Unfortunately the year-long waiting period for temple marriage after a civil ceremony has caused me heartache on two different occasions, and once was a definitive factor in my divorce.
I married a convert who was the only member in her family. Her mother was evangelical Christian and did not look upon Mormons very favorably. When my ex-wife moved to Utah (we hadn’t met yet) her mother was not thrilled about the idea of her moving to a Mormon-dominated area. When she told her mother she was being baptized, her mother’s exact words were, “You know I won’t be able to come to your wedding right?”
We eventually met and fell in love. When she told her mother, she was understandably upset. But we decided to go along with a temple wedding and held it in Utah, not in Pennsylvania where her entire family lived. We offered to hold a wedding closer to her family, but her mother said she would not even drive my fiancé to the temple and drop her off. I was too stubborn to even consider a civil ceremony at the time.

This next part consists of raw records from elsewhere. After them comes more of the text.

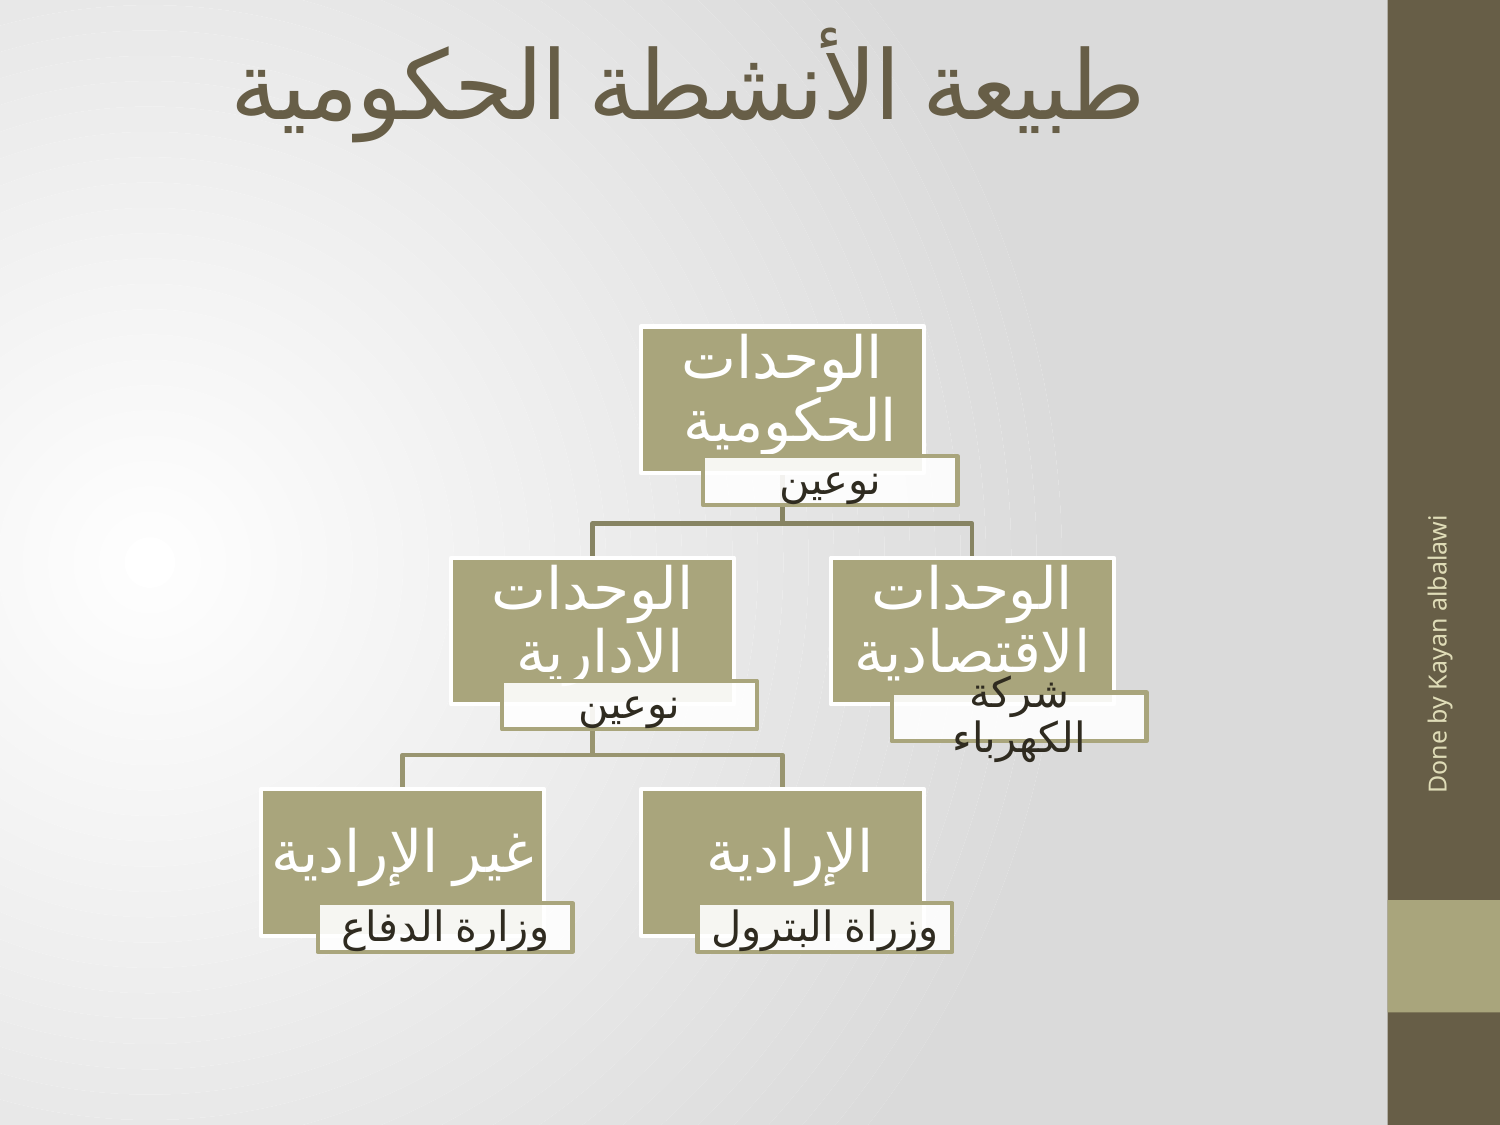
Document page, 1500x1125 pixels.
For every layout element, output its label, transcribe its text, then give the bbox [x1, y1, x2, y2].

footer Done by Kayan albalawi [1408, 500, 1469, 889]
title طبيعة الأنشطة الحكومية [75, 45, 1325, 233]
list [76, 325, 1328, 953]
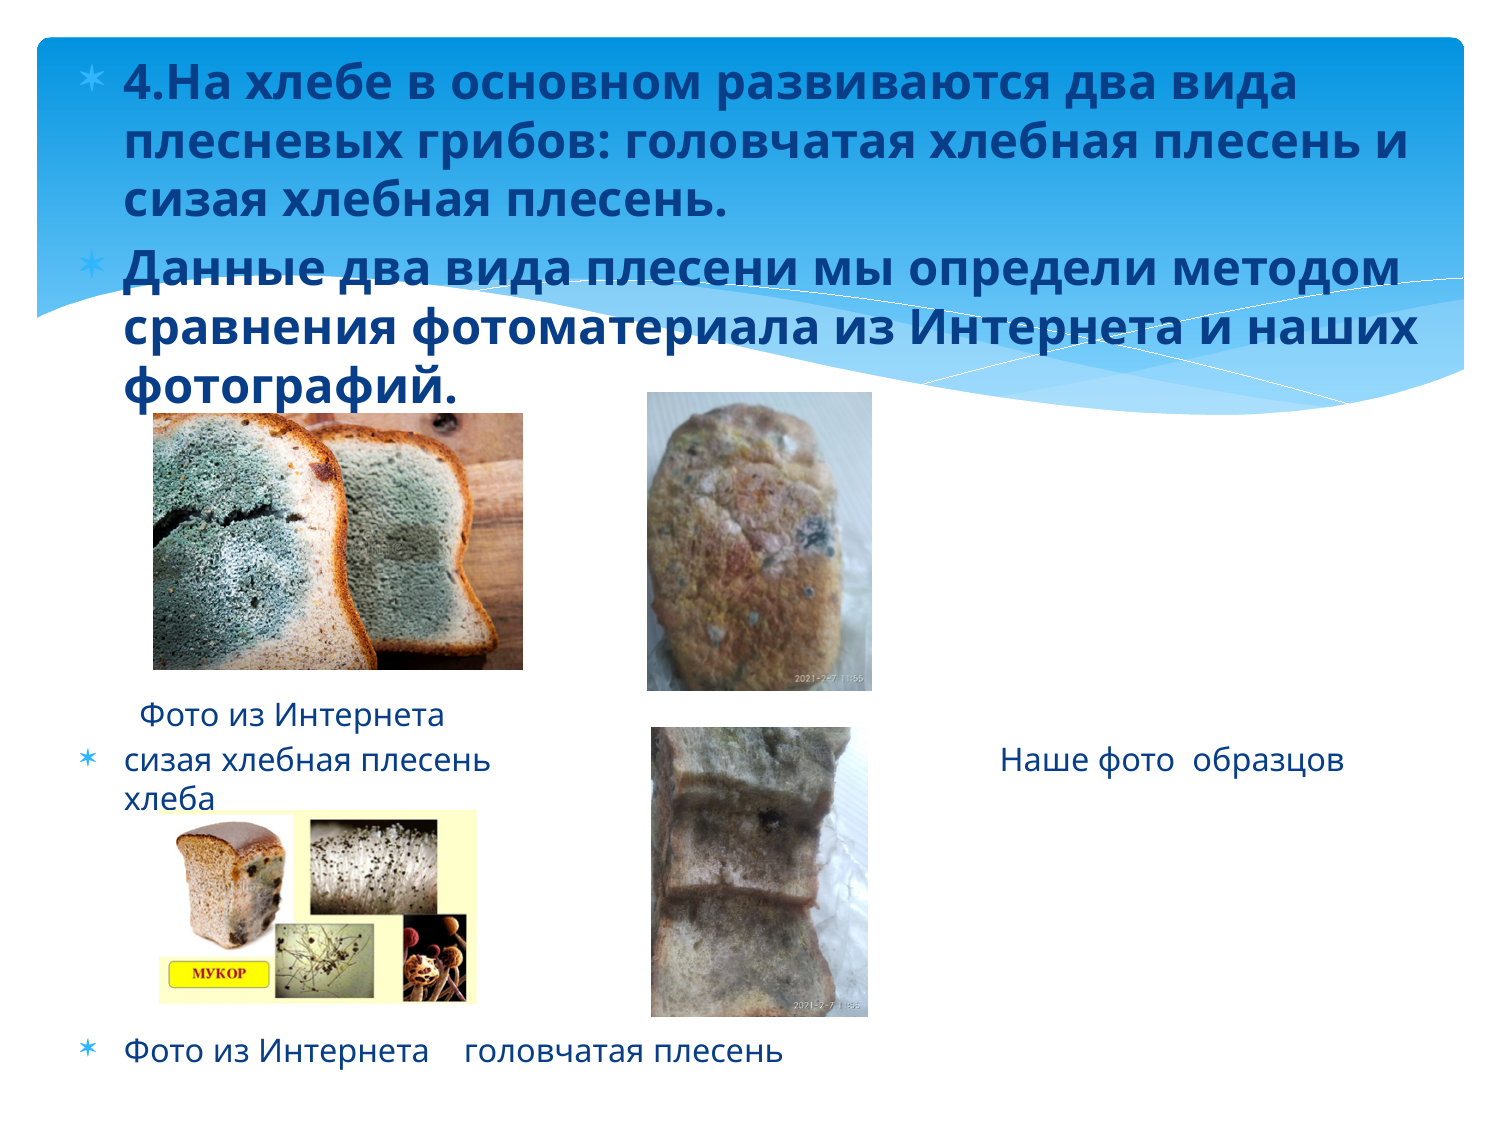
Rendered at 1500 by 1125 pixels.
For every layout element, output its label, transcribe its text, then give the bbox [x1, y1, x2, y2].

list 4.На хлебе в основном развиваются два вида плесневых грибов: головчатая хлебная плесень и сизая хлебная плесень. Данные два вида плесени мы определи методом сравнения фотоматериала из Интернета и наших фотографий. Фото из Интернета сизая хлебная плесень Наше фото образцов хлеба Фото из Интернета головчатая плесень [64, 42, 1451, 1085]
picture [153, 413, 523, 670]
picture [159, 810, 477, 1004]
picture [647, 392, 872, 691]
picture [651, 727, 869, 1018]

Her mother was devastated and hurt on the day of our wedding, and it only served to harder her heart towards the church. She became more antagonistic, and when we invited her to visit us in Utah she refused, because she said that her relationship with Jesus would be damaged. She never forgave my wife for getting married in the temple.
The tension got so bad between them that I became upset and wrote my in-laws out of my life. I know this was the wrong step, but I was so blinded that I could not/would not accept that they had legitimately had their feelings hurt because of our wedding. This naturally caused tension in my marriage, and we fought about it regularly.

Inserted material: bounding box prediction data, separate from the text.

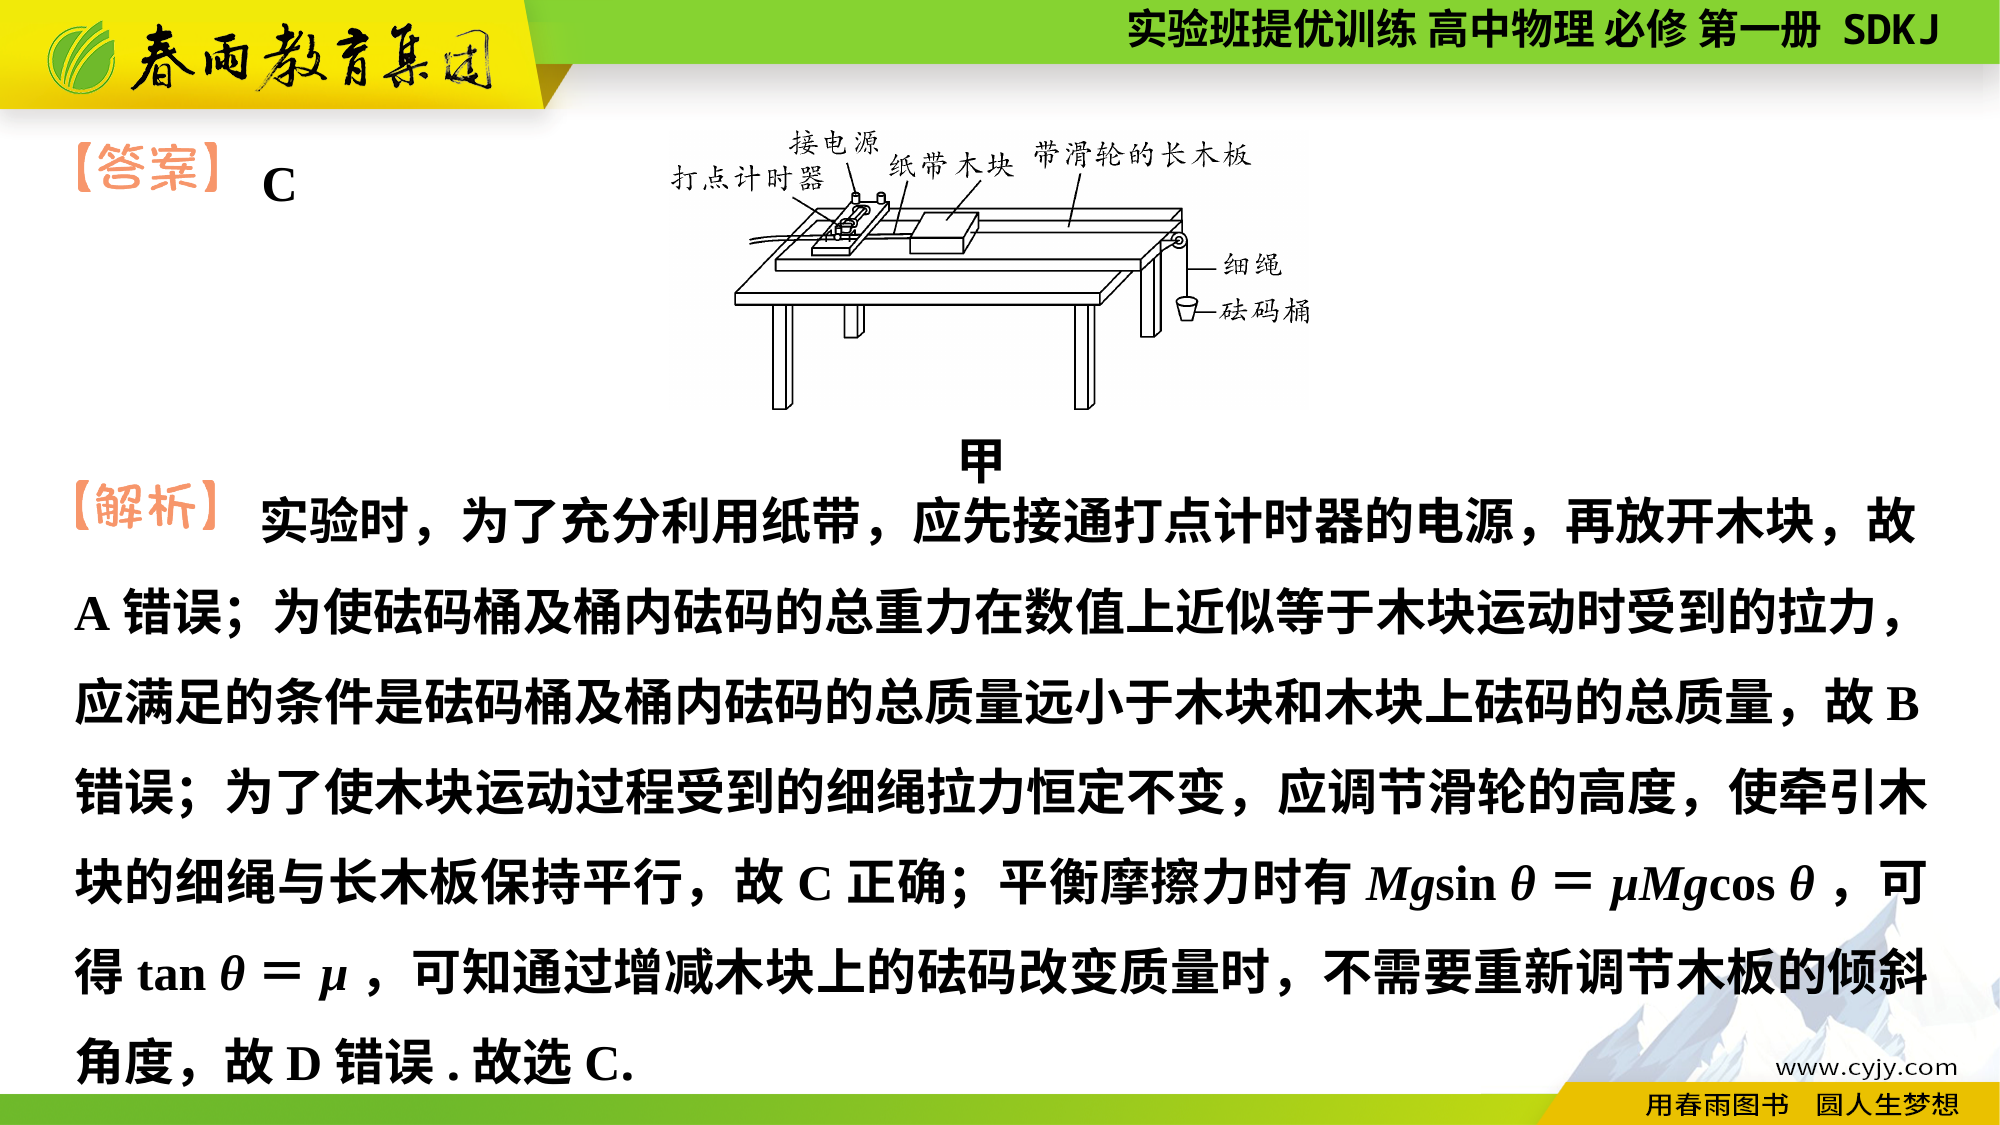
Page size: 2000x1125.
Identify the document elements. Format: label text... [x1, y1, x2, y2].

text_box C [59, 113, 1944, 219]
text_box 甲 [941, 418, 1022, 497]
list 实验时，为了充分利用纸带，应先接通打点计时器的电源，再放开木块，故A错误；为使砝码桶及桶内砝码的总重力在数值上近似等于木块运动时受到的拉力，应满足的条件是砝码桶及桶内砝码的总质量远小于木块和木块上砝码的总质量，故B错误；为了使木块运动过程受到的细绳拉力恒定不变，应调节滑轮的高度，使牵引木块的细绳与长木板保持平行，故C正确；平衡摩擦力时有Mgsin θ＝μMgcos θ，可得tan θ＝μ，可知通过增减木块上的砝码改变质量时，不需要重新调节木板的倾斜角度，故D错误.故选C. [59, 452, 1944, 1104]
picture [0, 0, 2000, 1125]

This was not the sole factor in our eventual divorce, but I know that it played a part in it. Had we been able to have a civil ceremony where her mother could have been invited, not only would it perhaps have softened her feelings toward the church, but it would have not caused so much tension within her mother-daughter relationship and within our marriage.

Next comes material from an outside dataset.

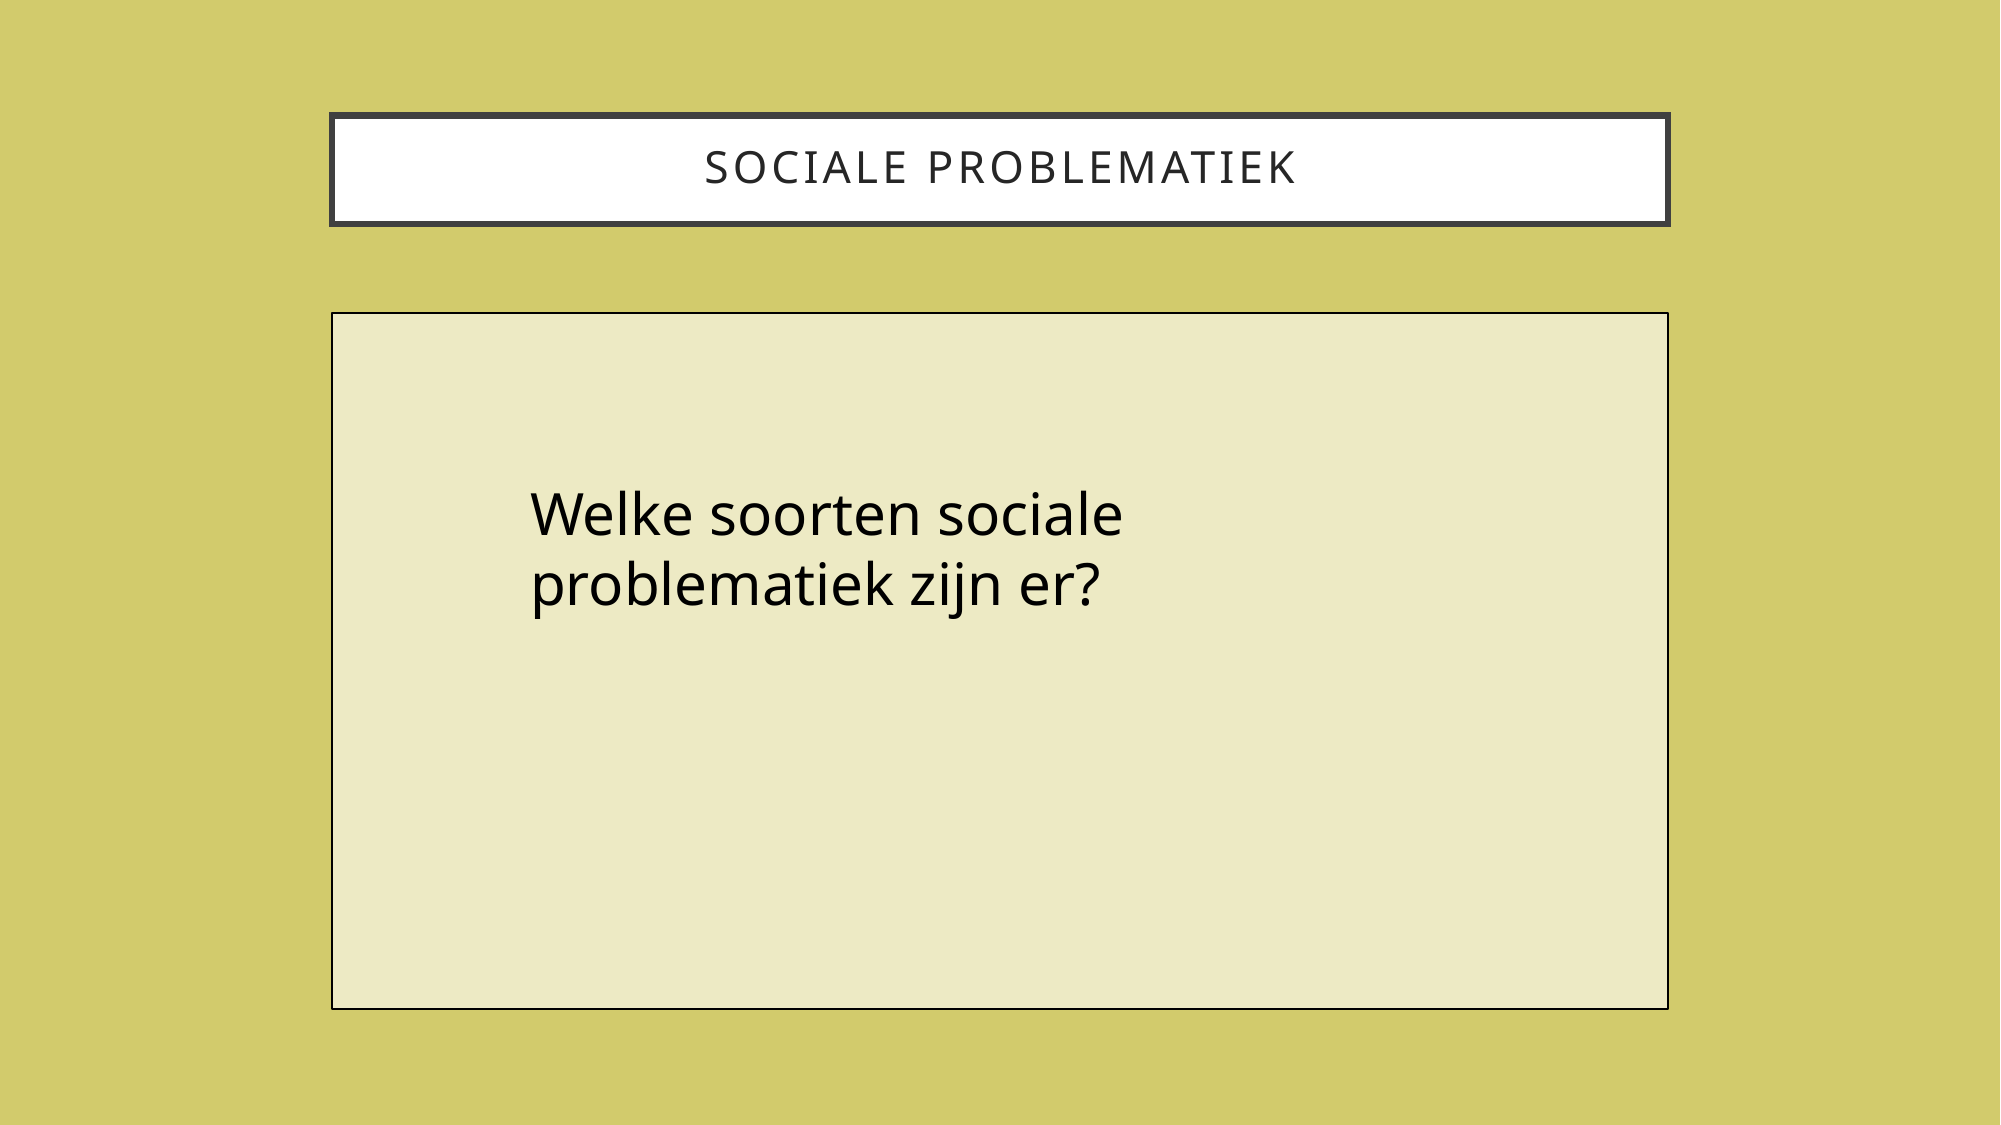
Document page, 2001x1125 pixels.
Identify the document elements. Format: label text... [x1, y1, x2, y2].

text_box Welke soorten sociale problematiek zijn er? [515, 469, 1474, 625]
text_box [331, 312, 1669, 1010]
title Sociale problematiek [329, 112, 1671, 227]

Unfortunately this policy played a part in my second marriage as well. When I got engaged, I went through the steps to get approval to get married again in the temple. This process was very lengthy and caused a lot of worry and heartache for both my fiancé and myself. We had set a date to be married, but were still waiting on a clearance for me to be wed again in the temple. My wife’s family was upset that we were even planning a wedding without having a temple date set, which caused tension between her and her parents and sisters. We were prepared to wait a year to be sealed and go along with the wedding as planned, but there was much heartache and hurt caused by this policy because of the waiting process, and because of family members who did not understand our situation. Thankfully the clearance went through, but we were prepared to live a year with people whispering behind our backs about how we had not gotten married in the temple, and being forced to explain to family
and friends that we were worthy in every aspect. Had the year-long wait not been in place and the clearance not gone through, we could have simply gotten married and then sealed as soon as we received permission and not be forced to wait a year.
I honestly believe that this policy causes more heartache and disappointment, and that the US Saints should be held to the same standards as the rest of the Saints throughout the world who do not have the waiting period.